Members of UCSF Community Describe "Coming Out"

Although they all had different "coming out" stories to tell, the three panelists at yesterday's "Coming Out in the Health Sciences" discussion all agreed -- it's an ongoing process. The discussion, sponsored by the Center for Gender Equity in recognition of Sunday's National Coming Out Day, was an exploration of what it means to be "out" as a gay man, lesbian, bisexual or transgender person at UCSF.

Wolfer, Tong, Gonzalez

Lee Wolfer, a fourth-year medical student, said she has to decide whether to "out" herself as a lesbian every time she applies for something, such as medical school or a residency. "On the UCSF resume I was not out," she said. "You have this thought that there's someone out there who is homophobic who will get your resume." She has also decided not to "out" herself on her applications for residency, saying it would not "add to anything."

Although being a lesbian has been a "non-issue" for her at medical school, Wolfer said she has had one experience where her sexuality was an issue for her superior, which made her feel she had to restrict her self-expression. "It doesn't take much to be 'far out' in this conservative environment," she said.

Lowell Tong, chief of psychiatry at UCSF/Mount Zion and an associate clinical professor, began "outing" himself almost 20 years ago as a gay man but still has to do it every time someone invites him and "a guest" to an event.
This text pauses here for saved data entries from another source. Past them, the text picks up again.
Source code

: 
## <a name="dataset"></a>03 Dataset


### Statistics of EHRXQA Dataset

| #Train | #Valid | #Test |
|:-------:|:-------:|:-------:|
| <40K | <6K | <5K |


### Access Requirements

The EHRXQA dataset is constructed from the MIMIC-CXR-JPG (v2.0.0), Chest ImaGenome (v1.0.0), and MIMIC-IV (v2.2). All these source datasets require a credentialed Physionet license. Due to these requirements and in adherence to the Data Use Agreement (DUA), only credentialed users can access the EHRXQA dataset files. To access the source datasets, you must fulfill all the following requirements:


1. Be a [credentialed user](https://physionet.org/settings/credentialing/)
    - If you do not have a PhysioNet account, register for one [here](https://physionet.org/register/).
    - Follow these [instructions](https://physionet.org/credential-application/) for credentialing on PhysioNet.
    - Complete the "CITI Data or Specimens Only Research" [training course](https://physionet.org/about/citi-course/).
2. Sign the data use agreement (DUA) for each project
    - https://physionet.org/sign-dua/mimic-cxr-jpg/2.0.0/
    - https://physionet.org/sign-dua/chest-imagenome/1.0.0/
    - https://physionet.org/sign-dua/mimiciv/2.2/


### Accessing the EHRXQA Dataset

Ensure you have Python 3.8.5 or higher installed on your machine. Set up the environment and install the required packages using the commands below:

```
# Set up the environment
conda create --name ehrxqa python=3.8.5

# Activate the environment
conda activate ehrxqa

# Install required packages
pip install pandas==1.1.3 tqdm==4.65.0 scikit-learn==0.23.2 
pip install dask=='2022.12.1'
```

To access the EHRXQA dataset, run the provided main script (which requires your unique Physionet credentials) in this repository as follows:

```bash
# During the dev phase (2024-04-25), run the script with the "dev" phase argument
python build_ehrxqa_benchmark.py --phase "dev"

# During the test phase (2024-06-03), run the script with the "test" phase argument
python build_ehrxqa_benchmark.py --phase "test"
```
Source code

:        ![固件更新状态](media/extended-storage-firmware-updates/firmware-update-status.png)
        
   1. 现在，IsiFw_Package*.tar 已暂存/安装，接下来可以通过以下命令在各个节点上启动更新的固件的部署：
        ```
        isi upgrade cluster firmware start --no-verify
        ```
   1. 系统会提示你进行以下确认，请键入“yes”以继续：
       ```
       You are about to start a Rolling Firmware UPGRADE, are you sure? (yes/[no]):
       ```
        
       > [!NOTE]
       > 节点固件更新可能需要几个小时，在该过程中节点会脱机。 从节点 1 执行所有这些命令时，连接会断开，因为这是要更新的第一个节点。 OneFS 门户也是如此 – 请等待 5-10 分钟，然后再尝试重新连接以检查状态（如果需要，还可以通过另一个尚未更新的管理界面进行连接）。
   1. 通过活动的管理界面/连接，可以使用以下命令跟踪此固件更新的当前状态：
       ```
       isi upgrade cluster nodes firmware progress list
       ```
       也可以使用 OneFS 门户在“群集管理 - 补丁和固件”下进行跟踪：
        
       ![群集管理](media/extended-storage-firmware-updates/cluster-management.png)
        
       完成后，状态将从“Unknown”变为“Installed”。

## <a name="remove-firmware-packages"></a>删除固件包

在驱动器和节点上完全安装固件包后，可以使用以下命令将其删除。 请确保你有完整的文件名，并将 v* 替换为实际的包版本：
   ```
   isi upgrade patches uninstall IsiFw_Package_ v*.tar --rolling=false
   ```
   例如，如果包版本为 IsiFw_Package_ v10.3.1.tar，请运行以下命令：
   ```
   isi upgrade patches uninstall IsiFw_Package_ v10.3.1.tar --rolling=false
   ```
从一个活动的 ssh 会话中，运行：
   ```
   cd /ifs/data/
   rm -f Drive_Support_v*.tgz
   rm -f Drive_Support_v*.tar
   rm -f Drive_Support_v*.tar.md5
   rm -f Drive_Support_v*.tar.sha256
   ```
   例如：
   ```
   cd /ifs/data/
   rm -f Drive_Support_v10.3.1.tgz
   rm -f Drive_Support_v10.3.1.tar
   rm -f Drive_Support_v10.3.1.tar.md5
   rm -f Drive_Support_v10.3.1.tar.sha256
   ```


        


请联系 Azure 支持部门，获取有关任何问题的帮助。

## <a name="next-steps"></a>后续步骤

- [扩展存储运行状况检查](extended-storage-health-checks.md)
He has also been grappling with how to respond when people ask him if he's married -- which happens often since he and his partner both wear rings on their ring fingers. "I've been wanting to say, if someone asks, 'It's not legal'," he said, adding that he would let them ponder his response for a while.

Andrea Gonzalez, a computer programmer for the AIDS clinical trial database, has had quite a different "coming out" process than Wolfer or Tong. A transsexual, Gonzalez says she "is probably the only LGBT person in the world to have come out as all of them," -- lesbian, gay, bisexual and transgender.

Gonzalez said she felt as a young boy -- between the ages of four and six -- that she was really a girl. She talked about how in the first grade, when the teacher would separate the kids by their sex, that she would always go with the girls. She even was sent to the principal's office for checking the "F" box (for female) on a form.

Her parents, thinking something was wrong, "outed" her when she was 11, sending her to psychiatrists who wanted to perform electroshock therapy. They also threatened to kick her out of the house if she persisted in dressing and acting like a girl.

It wasn't until she was 21 that Gonzalez decided to "come out" as a transgendered person and to stop "living a double life." It wasn't easy, to say the least, especially in the years before her sex-change operation.

"Coming out as a transsexual is not like coming out as gay or lesbian," Gonzalez said. "You have to tell everybody. Everybody knows your business." And finding work can be almost impossible. "I've had interviewers openly break out in laughter," she said. Job offers are often revoked after potential employers meet her in person, she said.

But Gonzalez persisted and eventually got a job at UCSF three years ago. "The AIDS program is the first place where I felt welcome," she said.